Buku Copernicus masuk dalam daftar buku larangan
Gereja terlambat memberi perhatian pada pertumbuhan gres ini. Tapi pada awal kala ke-17, 70 tahun sesudah De Revolutionibus terbit, Gereja mengeluarkan pernyataan yang mengharamkan usulan gres karena berlawanan, baik dengan Bibel maupun para pendiri Gereja. Pada 1616 buku itu dimasukkan ke dalam daftar buku-buku terlarang untuk orang beriman alasannya adalah dianggap dapat merusak kepercayaan. Copernicus yang sudah lama meninggal, diejek “kafir” dan “ateis”.
Sekiranya Bumi cuma planet umummaka terbuka kemungkinan ada planet lain yang jugaberpenghuni. Apakah mereka juga jatuh ke dalam dosa? Apakah Yesus juga disalib di sana? Apakah ada dua jenis keamanan baka? Mustahil! Lebih daripada itu, bila alam semesta tak terhingga besarnya sebagaimana konsekuensi menerima teori Copernicus, lantas dimanakah letak Tahta Kerajaan Allah?

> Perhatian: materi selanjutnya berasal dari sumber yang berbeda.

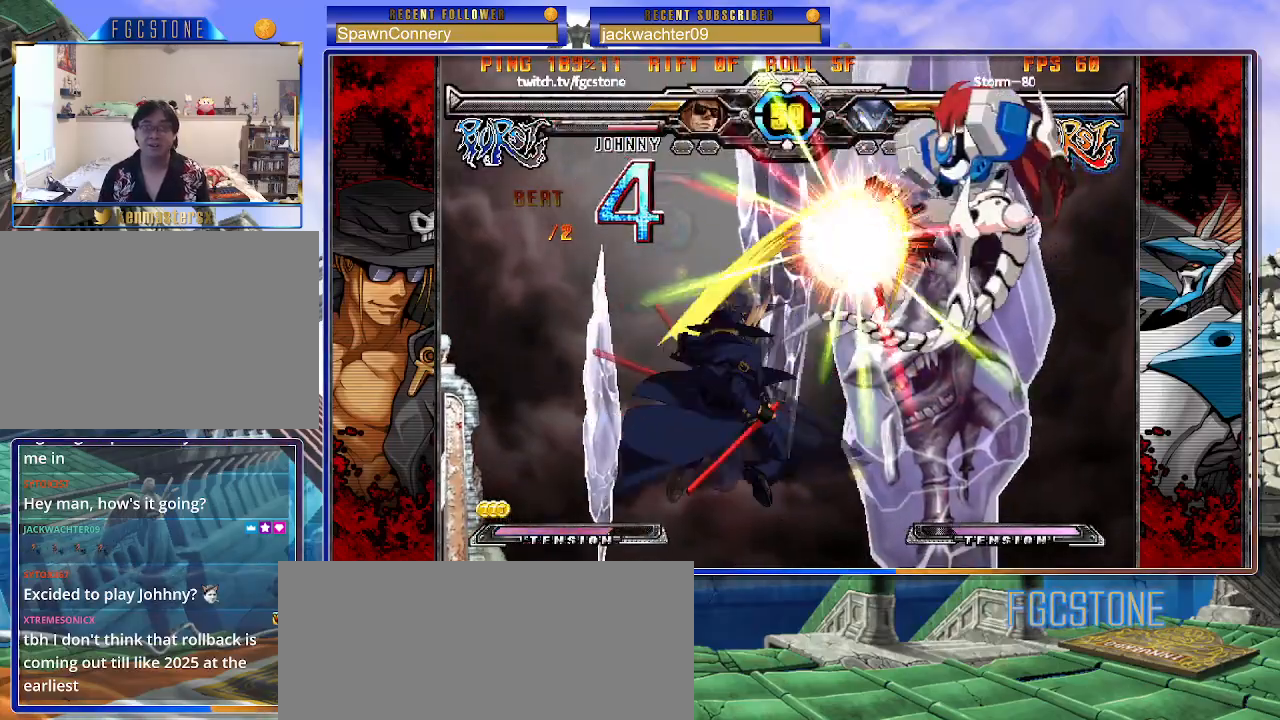
{"buttons": [], "left_stick": "center", "events": [[33, "HS", "down"], [33, "K", "down"], [33, "S", "down"], [83, "HS", "up"], [83, "K", "up"], [83, "S", "up"]]}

Kisah di atas yakni salah satu contoh paham yang pernah terjadi antara ilmu dan doktrin. Peristiwa ini bukan untuk pertamakali. Pada masa ke-13, saat anutan Aristoteles didapatkan kembali oleh orang-orang Eropa, timbul sejumlah pertentangan antara kosmos Yunani dengan pemahaman Alkitab yang umum. Teoloh Thomas Aquinas (1225-1274) waktu itu menuntaskan kontradiksi dengan mengatakan bahwa Bibel dituliskan bukan untuk kepentingan ilmiah, melainkan ditulis sedemikian rupa biar mampu diketahui oleh “orang udik zaman dahulu”.

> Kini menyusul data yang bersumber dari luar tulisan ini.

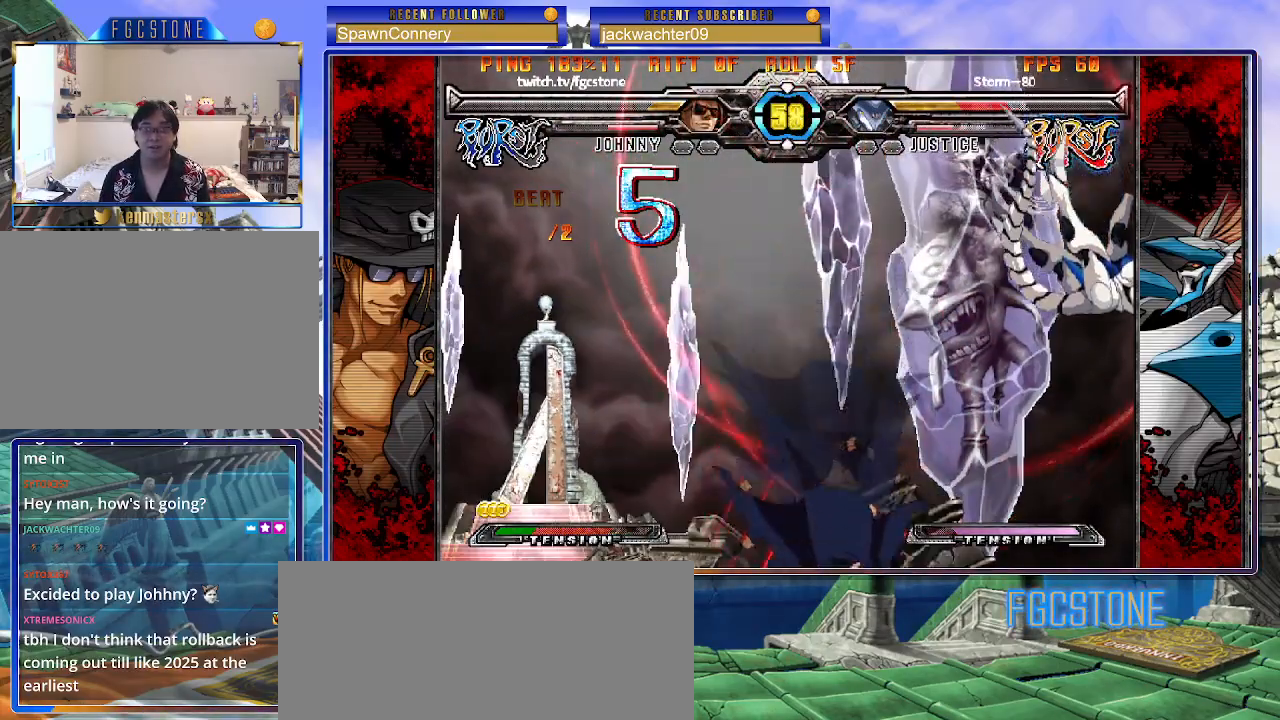
{"buttons": [], "left_stick": "center", "events": [[117, "left_stick", "down-left"], [200, "left_stick", "down-right"], [300, "HS", "down"], [333, "left_stick", "center"], [350, "HS", "up"]]}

Penyelesaian sejenis bantu-membantu mampu juga dipraktekkan dalam perkara Copernicus. Tapi isu Copernicus terlanjur karut-marut di tengah kemelut Gereja yang diterpa gelombang revormasi pada masa sebelumnya. Sayang sekali, toleransi sebesar usulan Aquinas tampaknya tidak cukup tersedia pada kurun ke-17.
Pandangan baru Copernicusbetul-betul menghebohkan awam. Kita mampu melihatnya dalam karya berbagai pujangga. Sebelum Copernicus melempar penelitiannya, Dante Alighieri (1265-1321) dengan sarat keyakinan menggambarkan perjalanan tokohnya dalam The Divine Comedy, lewat alam semesta yang betul-betul Aristotelian. Ada sembilan lapis langit di atas Bumi ke arah Tahta Allah, dan sembilan lapis tanah Bumi, yang makin mendekati api neraka yang tak kunjung padam. Setelah Dante, penyair tidak lagi memperlihatkan alam segamblang itu.
John Milton (1608-1674) pada kurun ke-17 masih melukiskan sebentuk semesta Aristotelian dalam Paradise Lost (Surga yang Hilang). Tapi beliau juga menyuguhkan kosmos Copernicus sebagai pilihan lain. Pada 1611 John Donne (1572-1631), seorang pujangga yang saleh, mengakui bahwa wangsit lambat laun dapat menyusup ke dalam anutan setiap insan, dan beliau mengganggap pergantian itu sangat membingungkannya. Komentar sejenis itu masih ada remaja ini, juga kepada perkembangan ilmu.
Sumber: Klinken, Gerri van. 2004. Revolusi Fisika: Dari Alam Gaib ke Alam Nyata. Jakarta : Penerbit KPG (Kepustakaan Populer Gramedia).